Das höchste deutsche Gericht bestätigt eine traurige deutsche Rechtstradition

Bereits im Jahr 1883 verkündete das damalige Reichsgericht, dass Beweismittel, die nicht legal zustande gekommen sind, im Gerichtsverfahren nicht verwendet werden dürfen. Eigentlich eine Selbstverständlichkeit, sollte man meinen. Doch weit gefehlt. In der Bundesrepublik ist es seit etwa den 1970er Jahren gängige wie traurige Rechtsprechung, dass auch solche Beweismittel nach einer „Abwägung zwischen Schutzinteresse des Verfolgten und Aufklärungsinteresse der Allgemeinheit“ gegebenenfalls verwendet werden dürfen. Diese freiheitsfeindliche und mehr als staatsfreundliche Rechtsprechung wurde nun in der Pressemitteilung Nr. 85/2009 vom 28. Juli 2009 durch das Bundesverfassungsgericht bestätigt.

Konkret ging es um einen Hausdurchsuchungsbefehl wegen einer gefälschten Markenuhr auf ebay. Bei dieser Hausdurchsuchung wurde quasi nebenbei 460 Gramm Haschisch gefunden. Nach etlichem juristischen Hickhack entschied das Bundesverfassungsgericht 2005, dass die Hausdurchsuchung unrechtmäßig war und einen schweren Grundrechtsverstoß darstellte. Dennoch wurde der Beschuldigte wegen des Haschischs nun strafrechtlich verfolgt.

Deswegen wurde das Bundesverfassungsgericht erneut angerufen.

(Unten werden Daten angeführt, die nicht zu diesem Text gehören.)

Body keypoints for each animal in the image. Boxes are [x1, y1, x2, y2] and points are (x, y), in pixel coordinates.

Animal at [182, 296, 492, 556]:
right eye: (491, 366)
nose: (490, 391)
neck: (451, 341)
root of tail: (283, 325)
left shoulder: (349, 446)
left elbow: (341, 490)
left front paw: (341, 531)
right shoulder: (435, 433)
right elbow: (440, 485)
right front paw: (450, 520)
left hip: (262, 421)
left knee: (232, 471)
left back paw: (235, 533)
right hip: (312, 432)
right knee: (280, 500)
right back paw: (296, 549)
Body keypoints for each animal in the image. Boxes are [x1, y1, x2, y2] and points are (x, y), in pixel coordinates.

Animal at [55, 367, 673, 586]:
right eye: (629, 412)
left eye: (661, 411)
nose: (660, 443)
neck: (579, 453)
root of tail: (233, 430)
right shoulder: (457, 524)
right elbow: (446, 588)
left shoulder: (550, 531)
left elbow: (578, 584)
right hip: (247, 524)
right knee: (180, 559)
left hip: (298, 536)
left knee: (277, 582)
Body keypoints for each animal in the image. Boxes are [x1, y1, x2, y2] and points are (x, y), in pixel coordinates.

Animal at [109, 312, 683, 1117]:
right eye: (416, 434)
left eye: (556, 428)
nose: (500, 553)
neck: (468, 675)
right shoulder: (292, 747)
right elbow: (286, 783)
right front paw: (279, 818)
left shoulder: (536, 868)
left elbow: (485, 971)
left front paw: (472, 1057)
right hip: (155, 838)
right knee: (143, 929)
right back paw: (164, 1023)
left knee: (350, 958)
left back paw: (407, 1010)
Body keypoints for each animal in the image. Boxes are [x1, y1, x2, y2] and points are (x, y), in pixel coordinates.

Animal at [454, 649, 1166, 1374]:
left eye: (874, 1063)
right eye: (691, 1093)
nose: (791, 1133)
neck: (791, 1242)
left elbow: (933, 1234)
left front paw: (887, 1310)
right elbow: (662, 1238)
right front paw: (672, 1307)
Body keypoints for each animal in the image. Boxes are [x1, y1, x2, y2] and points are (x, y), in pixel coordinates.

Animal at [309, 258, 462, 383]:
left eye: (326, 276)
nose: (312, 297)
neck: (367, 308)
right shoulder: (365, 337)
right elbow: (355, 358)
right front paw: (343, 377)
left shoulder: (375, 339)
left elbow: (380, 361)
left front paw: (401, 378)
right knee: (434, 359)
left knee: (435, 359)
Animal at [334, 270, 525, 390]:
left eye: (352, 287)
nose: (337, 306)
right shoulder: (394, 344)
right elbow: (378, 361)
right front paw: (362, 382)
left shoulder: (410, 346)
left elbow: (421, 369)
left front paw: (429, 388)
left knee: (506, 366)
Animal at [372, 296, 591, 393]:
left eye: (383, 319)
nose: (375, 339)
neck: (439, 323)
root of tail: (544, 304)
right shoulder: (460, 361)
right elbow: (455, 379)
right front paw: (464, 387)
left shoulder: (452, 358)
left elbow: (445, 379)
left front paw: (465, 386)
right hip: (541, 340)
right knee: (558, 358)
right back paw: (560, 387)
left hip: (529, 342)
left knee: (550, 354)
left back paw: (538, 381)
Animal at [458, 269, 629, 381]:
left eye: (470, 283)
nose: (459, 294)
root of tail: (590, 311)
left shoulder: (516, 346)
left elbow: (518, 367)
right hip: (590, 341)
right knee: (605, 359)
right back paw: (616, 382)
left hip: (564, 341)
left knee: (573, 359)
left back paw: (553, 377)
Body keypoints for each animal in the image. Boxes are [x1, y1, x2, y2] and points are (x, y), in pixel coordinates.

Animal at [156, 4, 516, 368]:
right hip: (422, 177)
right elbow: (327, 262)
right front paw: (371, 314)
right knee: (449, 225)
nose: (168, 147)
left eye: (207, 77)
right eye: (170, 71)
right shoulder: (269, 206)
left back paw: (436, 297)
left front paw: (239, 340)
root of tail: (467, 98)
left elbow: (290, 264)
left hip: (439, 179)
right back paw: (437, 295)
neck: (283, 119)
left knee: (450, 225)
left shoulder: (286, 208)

Um die Kernfrage wand es sich herum, indem es sich für unzuständig erklärte. Jedoch versäumte es nicht, festzustellen, dass auf unrechtmäßige Art und Weise gewonnene Beweismittel „nach den Umständen des Einzelfalls“ eventuell verwendet werden können. Mehr noch: Dass die Beweise nicht verwendet werden dürfen, sei eine „Ausnahme“, die nur „im Einzelfall anzuerkennen ist“.

Was bedeutet das? Das bedeutet, dass nun polizeilichen Wohnungsdurchsuchungen buchstäblich alle Türen und Tore geöffnet sind, weil sogar in dem Fall, in dem das höchste deutsche Gericht die Unrechtsmäßigkeit einer solchen Maßnahme selbst feststellt, die dabei gewonnenen Beweismittel oftmals gegen den Beschuldigten verwendet werden dürfen. Ein Freibrief für die Polizei und ein weiteres Armutszeugnis für das Bundesverfassungsgericht.